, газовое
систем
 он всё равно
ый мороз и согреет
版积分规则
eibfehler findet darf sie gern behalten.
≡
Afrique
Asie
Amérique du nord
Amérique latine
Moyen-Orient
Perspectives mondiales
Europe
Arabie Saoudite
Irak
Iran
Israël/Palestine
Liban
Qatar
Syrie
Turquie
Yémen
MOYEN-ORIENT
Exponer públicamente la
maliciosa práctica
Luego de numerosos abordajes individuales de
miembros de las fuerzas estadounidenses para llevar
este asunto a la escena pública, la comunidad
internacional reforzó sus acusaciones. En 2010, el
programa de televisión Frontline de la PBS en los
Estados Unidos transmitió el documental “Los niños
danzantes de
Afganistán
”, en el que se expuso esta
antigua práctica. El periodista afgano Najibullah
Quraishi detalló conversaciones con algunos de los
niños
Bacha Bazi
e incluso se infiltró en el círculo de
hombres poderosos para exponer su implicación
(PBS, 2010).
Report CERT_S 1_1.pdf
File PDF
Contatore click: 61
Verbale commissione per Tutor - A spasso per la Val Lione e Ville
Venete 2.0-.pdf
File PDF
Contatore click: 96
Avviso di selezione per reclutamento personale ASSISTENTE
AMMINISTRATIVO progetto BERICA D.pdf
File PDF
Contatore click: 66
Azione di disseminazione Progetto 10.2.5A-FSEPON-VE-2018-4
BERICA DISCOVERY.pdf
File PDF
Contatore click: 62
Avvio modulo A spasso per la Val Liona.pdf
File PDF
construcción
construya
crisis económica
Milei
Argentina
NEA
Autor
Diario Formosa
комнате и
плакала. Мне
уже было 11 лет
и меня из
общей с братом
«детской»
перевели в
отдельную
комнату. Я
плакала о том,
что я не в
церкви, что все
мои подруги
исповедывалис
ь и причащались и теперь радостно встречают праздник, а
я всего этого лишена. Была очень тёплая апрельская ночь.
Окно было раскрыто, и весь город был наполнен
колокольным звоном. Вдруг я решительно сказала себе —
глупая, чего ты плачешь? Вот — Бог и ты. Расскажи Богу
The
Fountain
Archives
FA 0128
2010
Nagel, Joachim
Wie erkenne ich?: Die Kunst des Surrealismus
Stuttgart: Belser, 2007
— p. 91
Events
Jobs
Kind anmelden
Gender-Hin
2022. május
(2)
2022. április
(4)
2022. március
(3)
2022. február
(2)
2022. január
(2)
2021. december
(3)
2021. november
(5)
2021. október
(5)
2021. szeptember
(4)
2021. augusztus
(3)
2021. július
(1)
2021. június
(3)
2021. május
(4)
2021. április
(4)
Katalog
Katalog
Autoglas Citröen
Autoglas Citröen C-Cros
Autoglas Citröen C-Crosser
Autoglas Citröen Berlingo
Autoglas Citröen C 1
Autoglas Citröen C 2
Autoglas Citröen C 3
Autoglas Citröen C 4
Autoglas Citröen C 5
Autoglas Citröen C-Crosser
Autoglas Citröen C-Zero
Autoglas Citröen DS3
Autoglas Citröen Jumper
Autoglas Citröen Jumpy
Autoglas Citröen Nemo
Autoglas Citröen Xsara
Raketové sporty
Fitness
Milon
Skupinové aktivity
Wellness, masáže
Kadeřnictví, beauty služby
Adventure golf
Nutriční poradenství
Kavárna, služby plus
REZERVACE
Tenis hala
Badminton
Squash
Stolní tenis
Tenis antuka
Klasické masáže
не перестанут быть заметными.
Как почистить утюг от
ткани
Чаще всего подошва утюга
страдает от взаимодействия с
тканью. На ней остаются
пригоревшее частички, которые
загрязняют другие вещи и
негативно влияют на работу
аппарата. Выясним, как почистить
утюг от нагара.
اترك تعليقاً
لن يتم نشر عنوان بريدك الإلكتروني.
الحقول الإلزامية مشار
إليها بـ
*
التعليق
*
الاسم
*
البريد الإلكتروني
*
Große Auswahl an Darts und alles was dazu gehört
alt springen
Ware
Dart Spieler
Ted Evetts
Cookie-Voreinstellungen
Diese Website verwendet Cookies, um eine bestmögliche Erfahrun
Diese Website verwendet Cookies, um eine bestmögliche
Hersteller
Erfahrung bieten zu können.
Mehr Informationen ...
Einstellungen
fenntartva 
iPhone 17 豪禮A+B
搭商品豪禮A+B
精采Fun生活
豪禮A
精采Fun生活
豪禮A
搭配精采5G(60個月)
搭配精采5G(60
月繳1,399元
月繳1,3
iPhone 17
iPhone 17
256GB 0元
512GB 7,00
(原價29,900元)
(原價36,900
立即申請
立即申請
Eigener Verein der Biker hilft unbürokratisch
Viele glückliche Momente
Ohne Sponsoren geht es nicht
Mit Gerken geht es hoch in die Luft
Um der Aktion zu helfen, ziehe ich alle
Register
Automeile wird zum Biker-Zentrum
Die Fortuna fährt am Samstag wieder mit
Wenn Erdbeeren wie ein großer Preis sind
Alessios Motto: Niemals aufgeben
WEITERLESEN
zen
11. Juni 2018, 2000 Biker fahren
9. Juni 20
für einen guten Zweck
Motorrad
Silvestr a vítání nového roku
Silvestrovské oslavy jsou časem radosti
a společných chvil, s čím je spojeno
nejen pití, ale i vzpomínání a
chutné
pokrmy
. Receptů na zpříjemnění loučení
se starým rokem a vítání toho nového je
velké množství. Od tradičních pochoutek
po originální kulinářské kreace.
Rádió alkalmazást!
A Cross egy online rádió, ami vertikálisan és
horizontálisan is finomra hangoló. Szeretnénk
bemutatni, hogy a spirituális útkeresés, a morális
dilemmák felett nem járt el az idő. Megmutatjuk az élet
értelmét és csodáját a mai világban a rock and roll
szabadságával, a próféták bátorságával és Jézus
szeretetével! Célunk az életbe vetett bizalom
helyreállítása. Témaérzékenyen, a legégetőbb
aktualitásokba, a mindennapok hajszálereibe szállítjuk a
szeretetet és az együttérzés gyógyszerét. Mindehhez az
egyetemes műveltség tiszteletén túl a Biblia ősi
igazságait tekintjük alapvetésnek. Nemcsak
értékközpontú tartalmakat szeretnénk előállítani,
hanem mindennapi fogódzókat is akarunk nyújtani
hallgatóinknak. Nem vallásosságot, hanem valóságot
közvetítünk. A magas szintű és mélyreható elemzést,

# # # #

**To do**
Reproduce the records from the beginning through the line containing "Diario Formosa", substituting "Numero di click" for every occurrence of "Contatore click" and leaving all other text unchanged.

**Solution to the exercise**
, газовое
систем
 он всё равно
ый мороз и согреет
版积分规则
eibfehler findet darf sie gern behalten.
≡
Afrique
Asie
Amérique du nord
Amérique latine
Moyen-Orient
Perspectives mondiales
Europe
Arabie Saoudite
Irak
Iran
Israël/Palestine
Liban
Qatar
Syrie
Turquie
Yémen
MOYEN-ORIENT
Exponer públicamente la
maliciosa práctica
Luego de numerosos abordajes individuales de
miembros de las fuerzas estadounidenses para llevar
este asunto a la escena pública, la comunidad
internacional reforzó sus acusaciones. En 2010, el
programa de televisión Frontline de la PBS en los
Estados Unidos transmitió el documental “Los niños
danzantes de
Afganistán
”, en el que se expuso esta
antigua práctica. El periodista afgano Najibullah
Quraishi detalló conversaciones con algunos de los
niños
Bacha Bazi
e incluso se infiltró en el círculo de
hombres poderosos para exponer su implicación
(PBS, 2010).
Report CERT_S 1_1.pdf
File PDF
Numero di click: 61
Verbale commissione per Tutor - A spasso per la Val Lione e Ville
Venete 2.0-.pdf
File PDF
Numero di click: 96
Avviso di selezione per reclutamento personale ASSISTENTE
AMMINISTRATIVO progetto BERICA D.pdf
File PDF
Numero di click: 66
Azione di disseminazione Progetto 10.2.5A-FSEPON-VE-2018-4
BERICA DISCOVERY.pdf
File PDF
Numero di click: 62
Avvio modulo A spasso per la Val Liona.pdf
File PDF
construcción
construya
crisis económica
Milei
Argentina
NEA
Autor
Diario Formosa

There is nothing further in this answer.